The underlying stock 'S' and the discount numeraire 'EUR' are processes simulated externally. For example, the process 'S' can be a stock price process that follows a Geometric Brownian Motion or a Heston Volatility process. The discount numeraire 'EUR' can be a constant discount curve as implemented in Discounting, or a stochastic process that has a dynamics as defined in the CIR model.

model Portfolio
  import S         "Stock prices"
  import EUR       "Discount numeraire"
  import Port_0    "Initial portfolio value"
  import T         "Investment horizon"
  import n_dt      "Number of rebalances"
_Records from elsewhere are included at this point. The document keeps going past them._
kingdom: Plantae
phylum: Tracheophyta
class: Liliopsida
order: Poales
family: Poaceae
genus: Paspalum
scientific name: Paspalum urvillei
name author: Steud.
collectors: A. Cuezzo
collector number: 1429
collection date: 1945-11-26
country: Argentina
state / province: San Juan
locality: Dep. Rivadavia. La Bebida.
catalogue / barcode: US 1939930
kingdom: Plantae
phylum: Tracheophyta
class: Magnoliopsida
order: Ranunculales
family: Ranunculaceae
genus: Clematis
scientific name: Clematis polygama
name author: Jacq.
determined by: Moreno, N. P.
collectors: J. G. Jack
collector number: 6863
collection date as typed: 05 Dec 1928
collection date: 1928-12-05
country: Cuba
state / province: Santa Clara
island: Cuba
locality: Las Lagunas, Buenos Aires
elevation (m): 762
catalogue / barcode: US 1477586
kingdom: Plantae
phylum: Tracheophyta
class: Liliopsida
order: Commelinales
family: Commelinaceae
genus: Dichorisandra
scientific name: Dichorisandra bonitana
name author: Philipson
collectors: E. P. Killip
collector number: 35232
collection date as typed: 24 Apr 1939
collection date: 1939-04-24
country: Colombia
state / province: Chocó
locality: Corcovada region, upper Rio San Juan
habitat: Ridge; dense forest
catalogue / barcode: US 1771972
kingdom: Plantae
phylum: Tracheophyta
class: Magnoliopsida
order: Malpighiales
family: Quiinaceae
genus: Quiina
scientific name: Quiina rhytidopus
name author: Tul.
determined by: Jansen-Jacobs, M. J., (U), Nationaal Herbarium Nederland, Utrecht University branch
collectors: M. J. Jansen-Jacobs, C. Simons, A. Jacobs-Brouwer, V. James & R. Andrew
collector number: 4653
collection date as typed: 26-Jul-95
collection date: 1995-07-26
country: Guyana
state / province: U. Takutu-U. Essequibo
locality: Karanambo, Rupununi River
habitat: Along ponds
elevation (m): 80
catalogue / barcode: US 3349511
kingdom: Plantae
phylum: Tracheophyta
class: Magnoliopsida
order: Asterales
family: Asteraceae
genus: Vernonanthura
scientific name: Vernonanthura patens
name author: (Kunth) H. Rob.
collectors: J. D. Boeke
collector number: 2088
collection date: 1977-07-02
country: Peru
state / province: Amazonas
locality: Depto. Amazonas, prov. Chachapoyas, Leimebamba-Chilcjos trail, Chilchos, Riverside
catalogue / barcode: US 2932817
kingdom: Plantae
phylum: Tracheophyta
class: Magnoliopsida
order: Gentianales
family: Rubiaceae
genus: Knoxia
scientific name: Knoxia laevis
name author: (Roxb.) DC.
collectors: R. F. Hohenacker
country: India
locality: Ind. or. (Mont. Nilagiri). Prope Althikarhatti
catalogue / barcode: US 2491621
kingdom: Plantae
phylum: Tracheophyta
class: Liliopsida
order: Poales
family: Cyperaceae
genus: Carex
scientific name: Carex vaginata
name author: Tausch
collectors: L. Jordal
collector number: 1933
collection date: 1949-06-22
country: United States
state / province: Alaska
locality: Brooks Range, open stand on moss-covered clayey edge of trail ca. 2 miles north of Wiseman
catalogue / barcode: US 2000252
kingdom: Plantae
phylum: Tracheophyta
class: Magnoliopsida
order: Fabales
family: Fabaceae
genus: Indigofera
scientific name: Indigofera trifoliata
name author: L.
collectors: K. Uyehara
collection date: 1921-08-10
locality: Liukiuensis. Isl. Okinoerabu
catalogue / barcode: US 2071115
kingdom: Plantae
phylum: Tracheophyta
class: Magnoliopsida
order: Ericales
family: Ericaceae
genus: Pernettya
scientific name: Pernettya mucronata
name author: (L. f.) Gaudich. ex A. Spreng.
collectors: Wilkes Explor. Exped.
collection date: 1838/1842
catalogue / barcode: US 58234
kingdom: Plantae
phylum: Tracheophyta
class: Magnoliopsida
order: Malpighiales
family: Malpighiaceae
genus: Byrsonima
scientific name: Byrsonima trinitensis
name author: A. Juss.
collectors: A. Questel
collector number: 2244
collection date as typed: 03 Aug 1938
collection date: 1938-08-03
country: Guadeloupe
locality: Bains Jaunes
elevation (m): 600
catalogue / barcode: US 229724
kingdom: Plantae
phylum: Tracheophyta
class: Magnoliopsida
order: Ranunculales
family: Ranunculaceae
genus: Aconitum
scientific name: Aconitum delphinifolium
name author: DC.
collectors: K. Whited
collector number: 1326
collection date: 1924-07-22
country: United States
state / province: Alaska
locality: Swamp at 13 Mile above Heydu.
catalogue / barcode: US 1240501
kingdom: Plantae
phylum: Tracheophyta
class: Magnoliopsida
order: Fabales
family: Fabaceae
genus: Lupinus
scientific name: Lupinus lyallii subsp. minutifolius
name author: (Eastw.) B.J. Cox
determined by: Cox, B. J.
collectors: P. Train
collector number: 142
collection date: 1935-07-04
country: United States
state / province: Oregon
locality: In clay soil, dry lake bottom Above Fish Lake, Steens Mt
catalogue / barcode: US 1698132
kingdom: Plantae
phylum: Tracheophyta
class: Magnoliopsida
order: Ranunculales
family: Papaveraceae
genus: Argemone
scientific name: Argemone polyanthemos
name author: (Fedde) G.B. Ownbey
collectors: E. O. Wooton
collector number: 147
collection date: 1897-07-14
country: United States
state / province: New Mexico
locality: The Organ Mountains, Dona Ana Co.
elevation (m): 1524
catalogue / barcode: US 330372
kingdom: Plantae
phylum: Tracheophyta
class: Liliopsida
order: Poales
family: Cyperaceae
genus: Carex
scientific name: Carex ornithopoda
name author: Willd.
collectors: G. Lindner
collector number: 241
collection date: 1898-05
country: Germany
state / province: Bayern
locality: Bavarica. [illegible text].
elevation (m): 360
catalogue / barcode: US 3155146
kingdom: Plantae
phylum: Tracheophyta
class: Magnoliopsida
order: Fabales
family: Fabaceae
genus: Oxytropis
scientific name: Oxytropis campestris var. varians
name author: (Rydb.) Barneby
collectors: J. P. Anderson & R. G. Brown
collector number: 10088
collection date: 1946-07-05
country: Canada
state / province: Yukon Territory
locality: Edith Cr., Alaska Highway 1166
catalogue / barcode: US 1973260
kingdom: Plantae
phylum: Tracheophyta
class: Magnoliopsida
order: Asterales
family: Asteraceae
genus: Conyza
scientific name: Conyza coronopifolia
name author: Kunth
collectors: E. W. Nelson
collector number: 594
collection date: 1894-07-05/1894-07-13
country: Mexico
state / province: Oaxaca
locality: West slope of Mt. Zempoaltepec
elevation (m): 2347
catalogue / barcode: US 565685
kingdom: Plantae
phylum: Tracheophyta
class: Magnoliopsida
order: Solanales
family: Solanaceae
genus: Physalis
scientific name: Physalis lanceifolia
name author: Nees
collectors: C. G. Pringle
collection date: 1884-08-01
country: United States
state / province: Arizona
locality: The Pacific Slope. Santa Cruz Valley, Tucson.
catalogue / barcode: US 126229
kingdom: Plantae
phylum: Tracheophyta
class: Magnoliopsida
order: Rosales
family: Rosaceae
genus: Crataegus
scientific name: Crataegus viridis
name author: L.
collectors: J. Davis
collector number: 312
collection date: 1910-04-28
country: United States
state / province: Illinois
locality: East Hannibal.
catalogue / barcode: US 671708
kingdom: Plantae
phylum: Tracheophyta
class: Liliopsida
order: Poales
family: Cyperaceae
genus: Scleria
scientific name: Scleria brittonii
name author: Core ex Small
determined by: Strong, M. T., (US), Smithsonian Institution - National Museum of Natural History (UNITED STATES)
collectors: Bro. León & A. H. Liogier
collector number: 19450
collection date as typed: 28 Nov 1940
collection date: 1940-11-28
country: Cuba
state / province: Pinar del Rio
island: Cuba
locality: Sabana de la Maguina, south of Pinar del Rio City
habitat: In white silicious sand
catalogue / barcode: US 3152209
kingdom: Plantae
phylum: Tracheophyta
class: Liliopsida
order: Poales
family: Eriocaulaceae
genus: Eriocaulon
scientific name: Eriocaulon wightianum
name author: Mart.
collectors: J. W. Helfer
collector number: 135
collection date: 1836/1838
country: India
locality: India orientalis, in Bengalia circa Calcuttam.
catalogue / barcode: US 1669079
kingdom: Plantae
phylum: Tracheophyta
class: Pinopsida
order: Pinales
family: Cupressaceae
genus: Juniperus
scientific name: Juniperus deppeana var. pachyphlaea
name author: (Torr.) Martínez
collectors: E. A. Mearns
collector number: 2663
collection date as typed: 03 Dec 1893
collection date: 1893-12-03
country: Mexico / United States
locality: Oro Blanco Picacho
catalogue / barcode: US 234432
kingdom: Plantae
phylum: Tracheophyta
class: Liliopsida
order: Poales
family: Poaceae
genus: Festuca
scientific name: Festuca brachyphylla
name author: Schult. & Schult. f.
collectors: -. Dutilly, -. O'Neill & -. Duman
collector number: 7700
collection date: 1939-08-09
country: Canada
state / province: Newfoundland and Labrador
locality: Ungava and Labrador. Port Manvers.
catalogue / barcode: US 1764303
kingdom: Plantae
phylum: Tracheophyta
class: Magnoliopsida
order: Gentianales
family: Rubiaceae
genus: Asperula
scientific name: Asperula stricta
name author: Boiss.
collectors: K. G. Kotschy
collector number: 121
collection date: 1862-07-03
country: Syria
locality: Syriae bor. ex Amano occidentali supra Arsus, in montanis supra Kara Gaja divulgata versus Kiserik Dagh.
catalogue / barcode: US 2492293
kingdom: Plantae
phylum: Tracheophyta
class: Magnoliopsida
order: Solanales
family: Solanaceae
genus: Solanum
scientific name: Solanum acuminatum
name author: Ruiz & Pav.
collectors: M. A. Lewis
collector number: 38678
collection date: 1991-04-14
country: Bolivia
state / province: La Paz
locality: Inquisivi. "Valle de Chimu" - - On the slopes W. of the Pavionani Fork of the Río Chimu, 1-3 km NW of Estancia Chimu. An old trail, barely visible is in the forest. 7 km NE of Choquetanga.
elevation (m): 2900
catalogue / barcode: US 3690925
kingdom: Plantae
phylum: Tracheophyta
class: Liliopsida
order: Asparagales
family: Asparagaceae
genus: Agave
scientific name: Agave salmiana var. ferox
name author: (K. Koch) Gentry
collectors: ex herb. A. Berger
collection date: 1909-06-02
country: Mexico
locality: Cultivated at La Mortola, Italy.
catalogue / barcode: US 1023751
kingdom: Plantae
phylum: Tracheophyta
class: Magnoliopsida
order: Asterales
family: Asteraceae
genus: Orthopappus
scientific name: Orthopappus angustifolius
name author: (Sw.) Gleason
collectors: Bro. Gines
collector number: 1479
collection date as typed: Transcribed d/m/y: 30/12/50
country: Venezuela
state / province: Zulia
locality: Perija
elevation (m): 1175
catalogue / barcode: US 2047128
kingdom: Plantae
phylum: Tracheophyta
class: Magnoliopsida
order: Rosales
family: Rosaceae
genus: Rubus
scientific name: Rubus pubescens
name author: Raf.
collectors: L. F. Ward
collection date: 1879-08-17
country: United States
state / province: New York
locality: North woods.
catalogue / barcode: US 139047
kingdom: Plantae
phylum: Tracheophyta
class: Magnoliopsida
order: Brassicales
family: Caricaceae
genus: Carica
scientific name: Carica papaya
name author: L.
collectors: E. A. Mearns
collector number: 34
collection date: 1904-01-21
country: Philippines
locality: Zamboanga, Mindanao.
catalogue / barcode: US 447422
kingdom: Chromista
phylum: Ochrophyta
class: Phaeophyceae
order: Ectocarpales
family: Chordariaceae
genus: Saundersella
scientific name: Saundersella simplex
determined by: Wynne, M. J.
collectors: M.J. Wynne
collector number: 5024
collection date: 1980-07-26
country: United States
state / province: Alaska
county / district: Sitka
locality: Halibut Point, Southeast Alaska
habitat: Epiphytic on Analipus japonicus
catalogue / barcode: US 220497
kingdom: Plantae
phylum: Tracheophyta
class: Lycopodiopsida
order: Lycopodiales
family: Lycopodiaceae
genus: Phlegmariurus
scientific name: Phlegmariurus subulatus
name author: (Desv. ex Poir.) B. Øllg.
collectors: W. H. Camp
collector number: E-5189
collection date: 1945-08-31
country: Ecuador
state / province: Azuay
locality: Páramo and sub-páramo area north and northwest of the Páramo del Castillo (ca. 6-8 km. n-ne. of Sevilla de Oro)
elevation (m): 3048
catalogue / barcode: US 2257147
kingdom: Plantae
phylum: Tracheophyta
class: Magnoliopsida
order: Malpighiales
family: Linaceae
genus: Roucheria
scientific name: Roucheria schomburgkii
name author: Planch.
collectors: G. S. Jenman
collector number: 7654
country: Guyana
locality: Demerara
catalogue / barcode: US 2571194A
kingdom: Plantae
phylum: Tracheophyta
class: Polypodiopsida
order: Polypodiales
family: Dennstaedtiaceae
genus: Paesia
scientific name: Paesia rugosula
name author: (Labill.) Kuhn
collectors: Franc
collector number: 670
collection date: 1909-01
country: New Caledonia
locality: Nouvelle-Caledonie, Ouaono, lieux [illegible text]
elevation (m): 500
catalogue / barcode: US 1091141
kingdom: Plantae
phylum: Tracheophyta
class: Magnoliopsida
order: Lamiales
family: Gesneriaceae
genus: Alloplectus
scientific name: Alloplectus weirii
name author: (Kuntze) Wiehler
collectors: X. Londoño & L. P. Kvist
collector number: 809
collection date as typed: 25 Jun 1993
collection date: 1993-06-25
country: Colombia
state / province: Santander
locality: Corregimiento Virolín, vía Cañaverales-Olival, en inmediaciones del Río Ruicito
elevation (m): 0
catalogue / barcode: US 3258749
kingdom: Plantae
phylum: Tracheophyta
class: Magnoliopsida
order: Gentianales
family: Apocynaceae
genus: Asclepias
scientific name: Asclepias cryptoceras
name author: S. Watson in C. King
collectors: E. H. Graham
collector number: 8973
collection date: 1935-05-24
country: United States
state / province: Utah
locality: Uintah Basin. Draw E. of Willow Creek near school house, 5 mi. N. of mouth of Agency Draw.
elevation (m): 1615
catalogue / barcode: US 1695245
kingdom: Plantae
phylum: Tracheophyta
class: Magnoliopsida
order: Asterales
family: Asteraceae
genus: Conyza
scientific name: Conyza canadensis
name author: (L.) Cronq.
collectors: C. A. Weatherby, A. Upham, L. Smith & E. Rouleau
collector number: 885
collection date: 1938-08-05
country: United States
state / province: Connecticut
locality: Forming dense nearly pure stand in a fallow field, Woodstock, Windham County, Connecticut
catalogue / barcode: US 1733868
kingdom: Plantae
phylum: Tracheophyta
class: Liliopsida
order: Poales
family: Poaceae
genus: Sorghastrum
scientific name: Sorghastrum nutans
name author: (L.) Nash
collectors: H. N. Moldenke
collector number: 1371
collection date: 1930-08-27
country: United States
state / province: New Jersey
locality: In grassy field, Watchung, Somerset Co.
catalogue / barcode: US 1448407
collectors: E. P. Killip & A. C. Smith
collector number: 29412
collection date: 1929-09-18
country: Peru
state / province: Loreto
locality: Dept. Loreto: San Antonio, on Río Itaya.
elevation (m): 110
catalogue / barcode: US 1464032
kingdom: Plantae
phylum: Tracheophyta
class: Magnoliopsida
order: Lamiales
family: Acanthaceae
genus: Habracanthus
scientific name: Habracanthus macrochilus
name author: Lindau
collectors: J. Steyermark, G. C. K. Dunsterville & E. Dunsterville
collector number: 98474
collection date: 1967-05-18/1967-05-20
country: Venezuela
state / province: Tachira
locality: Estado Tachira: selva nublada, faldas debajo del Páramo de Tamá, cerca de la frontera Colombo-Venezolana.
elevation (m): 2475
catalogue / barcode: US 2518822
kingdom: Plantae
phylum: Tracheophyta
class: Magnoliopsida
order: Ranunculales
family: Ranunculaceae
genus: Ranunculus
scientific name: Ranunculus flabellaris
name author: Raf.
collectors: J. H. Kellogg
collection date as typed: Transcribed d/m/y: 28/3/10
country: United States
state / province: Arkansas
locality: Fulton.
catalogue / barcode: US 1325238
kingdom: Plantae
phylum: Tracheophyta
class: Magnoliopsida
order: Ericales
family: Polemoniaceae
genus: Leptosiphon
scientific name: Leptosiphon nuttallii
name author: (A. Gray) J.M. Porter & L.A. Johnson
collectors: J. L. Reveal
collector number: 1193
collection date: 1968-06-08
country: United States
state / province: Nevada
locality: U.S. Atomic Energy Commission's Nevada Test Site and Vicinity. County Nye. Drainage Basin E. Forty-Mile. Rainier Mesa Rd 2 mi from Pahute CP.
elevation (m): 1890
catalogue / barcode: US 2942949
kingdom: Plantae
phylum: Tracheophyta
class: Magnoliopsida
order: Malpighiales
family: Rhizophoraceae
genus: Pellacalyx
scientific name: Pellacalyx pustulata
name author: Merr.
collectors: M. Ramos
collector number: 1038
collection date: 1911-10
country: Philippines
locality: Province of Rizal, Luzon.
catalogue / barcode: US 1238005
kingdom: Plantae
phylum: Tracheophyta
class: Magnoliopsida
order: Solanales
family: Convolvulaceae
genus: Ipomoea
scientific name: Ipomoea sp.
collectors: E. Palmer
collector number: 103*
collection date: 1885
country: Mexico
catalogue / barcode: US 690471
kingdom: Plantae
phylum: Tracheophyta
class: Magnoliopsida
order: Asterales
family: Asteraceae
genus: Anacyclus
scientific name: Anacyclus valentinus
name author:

  export Port_obs  "Portfolio"
  export d_obs     "Optimal ratio"
  % initialize C with values from [0...1]
  index = 0
  n = 10
  loop n+1
    C[index+1] = index/n
    index = index + 1
  Port = Port_0
  Port_obs = Port
  % loop 'n_dt' times
  loop n_dt
    % optimization by brute force,
    % implements d = argmax_{d}(E(utility(Port!)))
    util = -1E10
    % array looping; the variables 'c', 'pi' and 'cur_uitl' serve both as array iterators and
    % array elements; the arrays 'Pi' and 'Util' are built here with this array loop
    loop c, pii, cur_util : C, Pii, Util
      % compute utility calling a user defined Matlab function
      % the 'return!' accesses the 'return' in the next line
      cur_util = E(utility(returns!))
      % 'pii!' accesses the 'pii' defined in the next array loop
      returns = pii!/Port_0
      % remember portfolio weight d with largst utility
      if cur_util > util
        d = c
        util = cur_util
    u = Util
    % Array loop; compute all possible outcomes of the portfolio
    % for optimization
    loop pii, c : Pii, C
      pii = Port + c*(S! - S) + (1 - c)*(100/EUR! - 100/EUR)
    % Investment in S or Zero Bond (with value 1/EUR)
    Port = Port + d*(S! - S) + (1 - d)*(100/EUR! - 100/EUR)
    d_obs = d
    % the ThetaML command 'Theta' passes time by 'T/n_dt' years
    Theta T/n_dt
    Port_obs = Port

Note that the number of Monte Carlo paths has to be much larger than that used in simulating option prices. 300000 paths were used in this example.